題目鏈接

Description

Once upon a time there lived a king and he had N sons. And there were N beautiful girls in the kingdom and the king knew about each of his sons which of those girls he did like. The sons of the king were young and light-headed, so it was possible for one son to like several girls.

So the king asked his wizard to find for each of his sons the girl he liked, so that he could marry her. And the king’s wizard did it – for each son the girl that he could marry was chosen, so that he liked this girl and, of course, each beautiful girl had to marry only one of the king’s sons.

However, the king looked at the list and said: “I like the list you have made, but I am not completely satisfied. For each son I would like to know all the girls that he can marry. Of course, after he marries any of those girls, for each other son you must still be able to choose the girl he likes to marry.”
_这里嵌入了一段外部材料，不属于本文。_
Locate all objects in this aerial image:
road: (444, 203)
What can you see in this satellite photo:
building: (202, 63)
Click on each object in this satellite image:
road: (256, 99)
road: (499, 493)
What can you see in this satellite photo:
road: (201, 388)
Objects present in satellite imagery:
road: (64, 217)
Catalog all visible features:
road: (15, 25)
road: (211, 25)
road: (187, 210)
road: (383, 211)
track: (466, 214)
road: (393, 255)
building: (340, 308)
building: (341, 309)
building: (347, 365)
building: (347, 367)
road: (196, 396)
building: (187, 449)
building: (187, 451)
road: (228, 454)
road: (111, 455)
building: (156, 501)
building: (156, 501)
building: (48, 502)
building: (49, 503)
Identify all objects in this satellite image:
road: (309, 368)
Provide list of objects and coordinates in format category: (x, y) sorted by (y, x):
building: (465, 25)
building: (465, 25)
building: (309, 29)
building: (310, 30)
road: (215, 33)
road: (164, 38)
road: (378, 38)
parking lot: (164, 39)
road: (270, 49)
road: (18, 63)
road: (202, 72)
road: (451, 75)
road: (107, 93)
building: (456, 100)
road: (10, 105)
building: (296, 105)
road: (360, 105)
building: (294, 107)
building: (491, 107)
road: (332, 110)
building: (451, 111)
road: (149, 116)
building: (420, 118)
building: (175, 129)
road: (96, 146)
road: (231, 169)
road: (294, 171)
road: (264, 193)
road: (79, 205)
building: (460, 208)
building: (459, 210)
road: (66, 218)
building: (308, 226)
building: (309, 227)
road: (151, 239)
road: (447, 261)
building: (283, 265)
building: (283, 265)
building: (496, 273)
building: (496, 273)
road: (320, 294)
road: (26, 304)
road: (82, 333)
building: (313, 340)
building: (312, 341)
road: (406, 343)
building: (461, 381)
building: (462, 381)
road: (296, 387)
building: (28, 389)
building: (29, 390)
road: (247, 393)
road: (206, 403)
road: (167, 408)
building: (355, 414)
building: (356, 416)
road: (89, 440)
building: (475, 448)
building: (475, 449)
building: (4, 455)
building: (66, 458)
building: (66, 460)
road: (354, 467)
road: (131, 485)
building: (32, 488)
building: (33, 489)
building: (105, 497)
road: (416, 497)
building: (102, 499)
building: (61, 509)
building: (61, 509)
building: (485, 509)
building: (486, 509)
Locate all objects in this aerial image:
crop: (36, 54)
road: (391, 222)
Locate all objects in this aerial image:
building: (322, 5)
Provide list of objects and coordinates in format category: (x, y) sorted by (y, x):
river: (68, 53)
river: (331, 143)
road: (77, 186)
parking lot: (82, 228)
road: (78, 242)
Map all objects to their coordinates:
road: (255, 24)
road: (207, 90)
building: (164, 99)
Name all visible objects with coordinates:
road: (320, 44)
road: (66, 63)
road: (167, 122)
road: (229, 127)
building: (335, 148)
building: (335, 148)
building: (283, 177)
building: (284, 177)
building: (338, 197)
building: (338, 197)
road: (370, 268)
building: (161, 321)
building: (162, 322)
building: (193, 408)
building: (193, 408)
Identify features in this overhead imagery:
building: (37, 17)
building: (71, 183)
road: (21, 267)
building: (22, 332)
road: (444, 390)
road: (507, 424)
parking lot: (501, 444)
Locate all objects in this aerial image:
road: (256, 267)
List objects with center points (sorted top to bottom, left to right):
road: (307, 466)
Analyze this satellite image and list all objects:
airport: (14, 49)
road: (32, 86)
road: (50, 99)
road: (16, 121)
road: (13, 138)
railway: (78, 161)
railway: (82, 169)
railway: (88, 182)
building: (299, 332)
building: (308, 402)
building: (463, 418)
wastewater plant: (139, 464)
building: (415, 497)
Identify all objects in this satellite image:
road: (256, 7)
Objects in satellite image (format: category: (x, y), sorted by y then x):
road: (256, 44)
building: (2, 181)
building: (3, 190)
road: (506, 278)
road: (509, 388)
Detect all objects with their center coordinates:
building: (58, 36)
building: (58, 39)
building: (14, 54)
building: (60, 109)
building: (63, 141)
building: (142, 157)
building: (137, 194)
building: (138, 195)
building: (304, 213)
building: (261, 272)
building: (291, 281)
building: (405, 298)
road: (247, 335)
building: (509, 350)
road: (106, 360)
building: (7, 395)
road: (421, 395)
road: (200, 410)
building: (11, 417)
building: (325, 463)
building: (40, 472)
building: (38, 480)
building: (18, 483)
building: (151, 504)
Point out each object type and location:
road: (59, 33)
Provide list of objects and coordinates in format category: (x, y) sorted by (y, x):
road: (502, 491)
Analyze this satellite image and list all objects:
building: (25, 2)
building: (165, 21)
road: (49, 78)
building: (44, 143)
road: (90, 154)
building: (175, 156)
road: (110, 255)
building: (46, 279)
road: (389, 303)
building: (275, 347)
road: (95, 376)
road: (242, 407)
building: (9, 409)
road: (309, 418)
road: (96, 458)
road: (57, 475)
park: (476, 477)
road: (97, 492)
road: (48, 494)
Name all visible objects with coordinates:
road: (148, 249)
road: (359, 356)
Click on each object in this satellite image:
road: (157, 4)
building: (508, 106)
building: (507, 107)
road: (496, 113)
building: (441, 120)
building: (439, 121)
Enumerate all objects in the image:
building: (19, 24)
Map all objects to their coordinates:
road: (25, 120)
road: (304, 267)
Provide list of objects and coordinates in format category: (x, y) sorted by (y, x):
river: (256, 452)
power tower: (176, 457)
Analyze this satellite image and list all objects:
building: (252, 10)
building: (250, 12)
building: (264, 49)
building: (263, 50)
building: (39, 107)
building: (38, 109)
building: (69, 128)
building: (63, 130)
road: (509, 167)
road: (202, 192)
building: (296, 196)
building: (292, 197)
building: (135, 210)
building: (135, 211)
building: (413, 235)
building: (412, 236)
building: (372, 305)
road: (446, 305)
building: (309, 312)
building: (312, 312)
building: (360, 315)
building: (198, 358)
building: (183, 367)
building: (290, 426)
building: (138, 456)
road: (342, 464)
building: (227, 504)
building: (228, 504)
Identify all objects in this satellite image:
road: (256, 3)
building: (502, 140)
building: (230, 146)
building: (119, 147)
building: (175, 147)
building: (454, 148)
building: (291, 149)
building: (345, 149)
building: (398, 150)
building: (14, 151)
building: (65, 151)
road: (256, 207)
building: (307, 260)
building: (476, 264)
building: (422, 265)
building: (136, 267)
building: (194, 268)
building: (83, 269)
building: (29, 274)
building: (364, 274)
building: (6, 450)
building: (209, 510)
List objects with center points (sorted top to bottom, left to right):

The problem the king wanted the wizard to solve had become too hard for him. You must save wizard’s head by solving this problem.
Input

The first line of the input contains N – the number of king’s sons (1 <= N <= 2000). Next N lines for each of king’s sons contain the list of the girls he likes: first Ki – the number of those girls, and then Ki different integer numbers, ranging from 1 to N denoting the girls. The sum of all Ki does not exceed 200000.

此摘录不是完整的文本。